WORK INSTRUCTION =
Summarize the review in two sentences.

SOURCE EXTRACT =

Review: Andrea Pitzer, Icebound (2021)

On the morning of the third day, July 29, they spotted an iceberg at least half a mile long moving through the channel. If the current nudged it sideways, it could close the strait entirely. […] The visible parts of the behemoth blocked their view, filling the sailors with awe as it approached. It pulled alongside them in all its grandeur, then moved on without turning, and passed them by. They began to wonder where else such massive islands of ice could come from but the open sea.

The Arctic is a treacherous and dangerous place at the best of times, and not least for sixteenth-century navigators, to whom it remained a mysterious and exciting expanse. The promise of a northern route to China was a powerful incentive to brave the unknown. Icebound tells the story of a group of Dutch explorers who set out to find the Kingdoms of China and Cathay via a potential passage north-east of Russia. It was a journey through harsh and unforgiving conditions. The freezing and thawing created a sea in constant flux, replete with “islands of ice” that could not be mapped. The ice, driven by hidden currents, would trap and release ships with little forewarning. Ice appeared as canyons that formed weaving, shifting labyrinths through which the sailors found themselves navigating.

And it was not just the sea about which the sailors had to worry, for the air around them would also be obscured by deep, dark fog. Yet the Dutch sailors came to learn that “danger could disappear as arbitrarily as it had arisen”. On their third voyage, the sailors, led by now famous William Barents, rounded the northern coast of Nova Zembla, an island north of Russia that separates Barents Sea (named after the protagonist of this story) and the Kara Sea. There they found themselves trapped in the ice. They experienced dangers they never thought possible, fending off both polar bears, who were deeply interested in the sailors’ potential as a new food source, and the searing cold. The sailors were forced to weather a polar night, spending the full winter in near constant darkness and suffering temperatures well below zero until they could return home.

Pitzer makes their peril palpable. She describes in detail the dangers from the seemingly small (when trying to build a shelter, sailors holding nails in their mouth found them frozen to their lips) to the imminently threatening (during their stay on Nova Zembla, they had close calls with several polar bears). Pitzer recalls how they suffered too little Vitamin C (causing scurvy) and consumed a toxic level of Vitamin A (from polar bear liver). At times they had to choose between the unbearable cold and the threat of smoke inhalation from their indoor fire. This story of survival against the odds is told well by Pitzer: the reader feels hope and despair alongside the sailors, and every near-death moment is filled with tension.

At times the flow of the narrative is beset by a ‘this happened, then this happened’ style of writing, especially in the first 100 pages which cover the first two of the three journeys. This is necessary background, though it seems that Pitzer is anxious to reach the drama – as is the reader. The emphasis on events means that less time is spent talking about the people on the voyage. This may be because the source material is limited, though more quotes from the journals used would at least have displayed more character – when this is done, especially towards the end of the book, it is effective, and deepens the reader’s understanding of the depths of the explorers’ despair. More maps would also have been welcome, as would more detail on the maps provided – including a scale to give the reader a sense of distance. Despite these minor issues, Pitzer fulfils her role as the conduit through which the story can be told in a way comprehensible to a twenty-first century audience. There are several interesting and very welcome detours that provide extra information on other expeditions which puts the experience of Barents and his crew into context. She explains aspects of the journey and the art of navigation which the reader may not understand well, making this very suitable to a general audience.

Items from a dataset
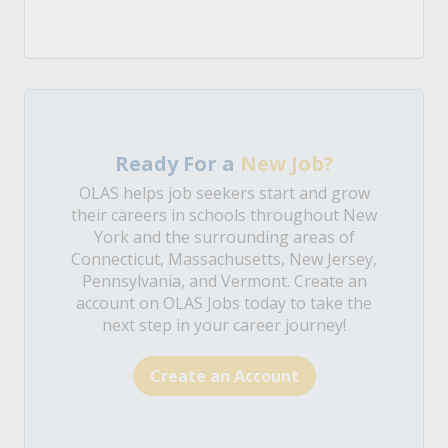
Ready For a
New Job?
OLAS helps job seekers start and grow
their careers in schools throughout New
York and the surrounding areas of
Connecticut, Massachusetts, New Jersey,
Pennsylvania, and Vermont. Create an
account on OLAS Jobs today to take the
next step in your career journey!
Create an Account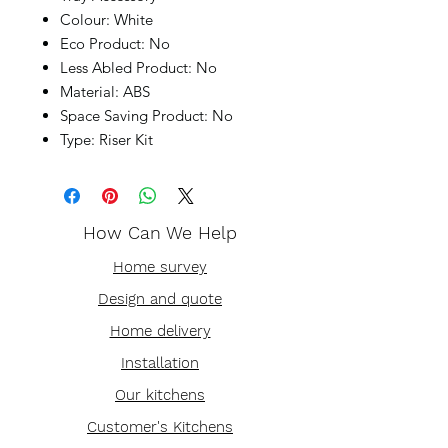
Colour: White
Eco Product: No
Less Abled Product: No
Material: ABS
Space Saving Product: No
Type: Riser Kit
How Can We Help
Home survey
Design and quote
Home delivery
Installation
Our kitchens
Customer's Kitchens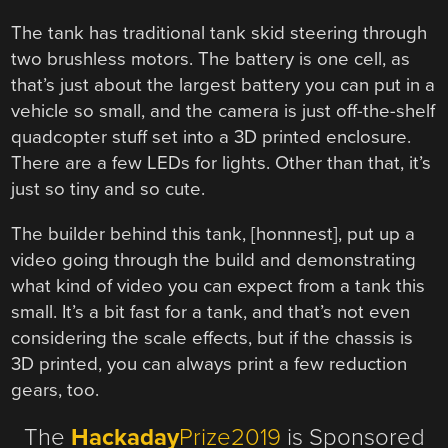
The tank has traditional tank skid steering through
two brushless motors. The battery is one cell, as
that’s just about the largest battery you can put in a
vehicle so small, and the camera is just off-the-shelf
quadcopter stuff set into a 3D printed enclosure.
There are a few LEDs for lights. Other than that, it’s
just so tiny and so cute.
The builder behind this tank, [honnnest], put up a
video going through the build and demonstrating
what kind of video you can expect from a tank this
small. It’s a bit fast for a tank, and that’s not even
considering the scale effects, but if the chassis is
3D printed, you can always print a few reduction
gears, too.
The
Hackaday
Prize2019
is Sponsored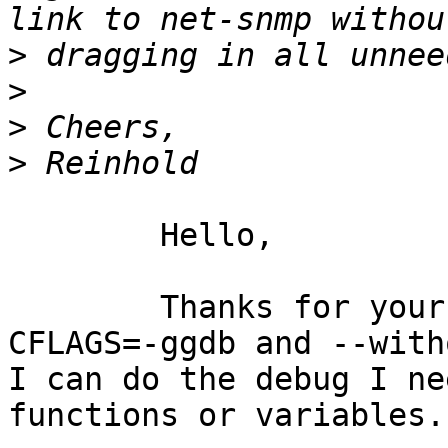
>
>
>
>
	Hello,

	Thanks for your help. By configuring with 
CFLAGS=-ggdb and --with
I can do the debug I ne
functions or variables.
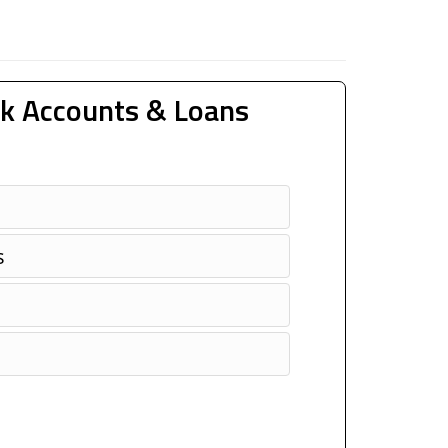
k Accounts & Loans
s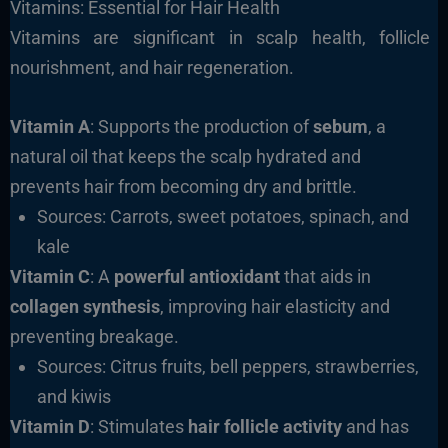
Vitamins: Essential for Hair Health
Vitamins are significant in scalp health, follicle
nourishment, and hair regeneration.
Vitamin A
: Supports the production of
sebum
, a
natural oil that keeps the scalp hydrated and
prevents hair from becoming dry and brittle.
Sources: Carrots, sweet potatoes, spinach, and
kale
Vitamin C
: A
powerful antioxidant
that aids in
collagen synthesis
, improving hair elasticity and
preventing breakage.
Sources: Citrus fruits, bell peppers, strawberries,
and kiwis
Vitamin D
: Stimulates
hair follicle activity
and has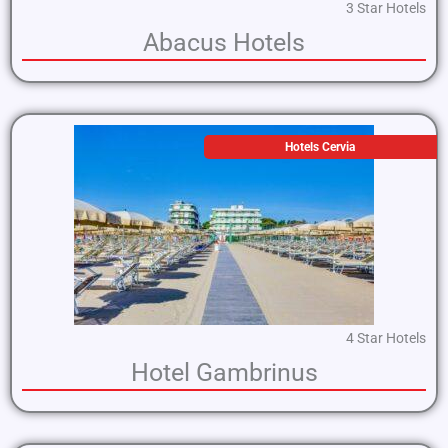
3 Star Hotels
Abacus Hotels
Hotels Cervia
4 Star Hotels
Hotel Gambrinus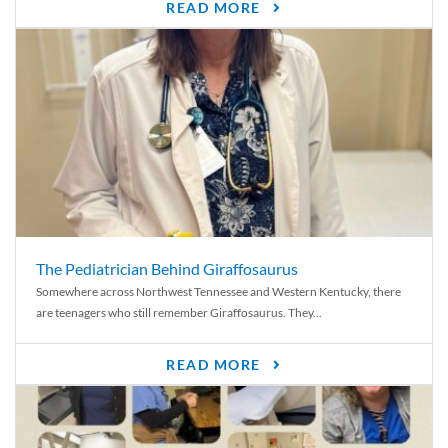
READ MORE
The Pediatrician Behind Giraffosaurus
Somewhere across Northwest Tennessee and Western Kentucky, there
are teenagers who still remember Giraffosaurus. They...
READ MORE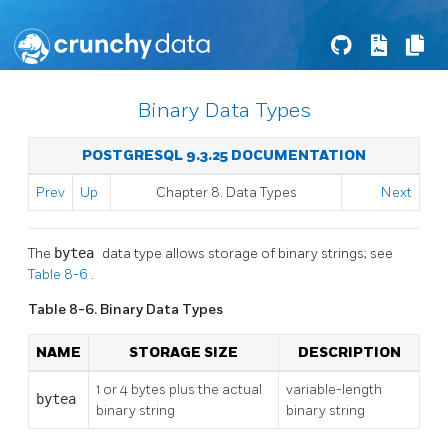
Binary Data Types
POSTGRESQL 9.3.25 DOCUMENTATION
Prev
Up
Chapter 8. Data Types
Next
The
bytea
data type allows storage of binary strings; see
Table 8-6
.
Table 8-6. Binary Data Types
NAME
STORAGE SIZE
DESCRIPTION
1 or 4 bytes plus the actual
variable-length
bytea
binary string
binary string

RESPONSE BOX =
The review describes Icebound as the story of Dutch explorers who sought a passage north-east of Russia to China and Cathay and who, on a third voyage led by William Barents, were trapped in the ice off Nova Zembla, where they fought off polar bears and the cold through a polar night before they could return home. It credits Pitzer with making the sailors' peril palpable and explaining navigation for a general audience, while noting a "this happened, then this happened" style in the first 100 pages, little time spent on the people, and too few maps.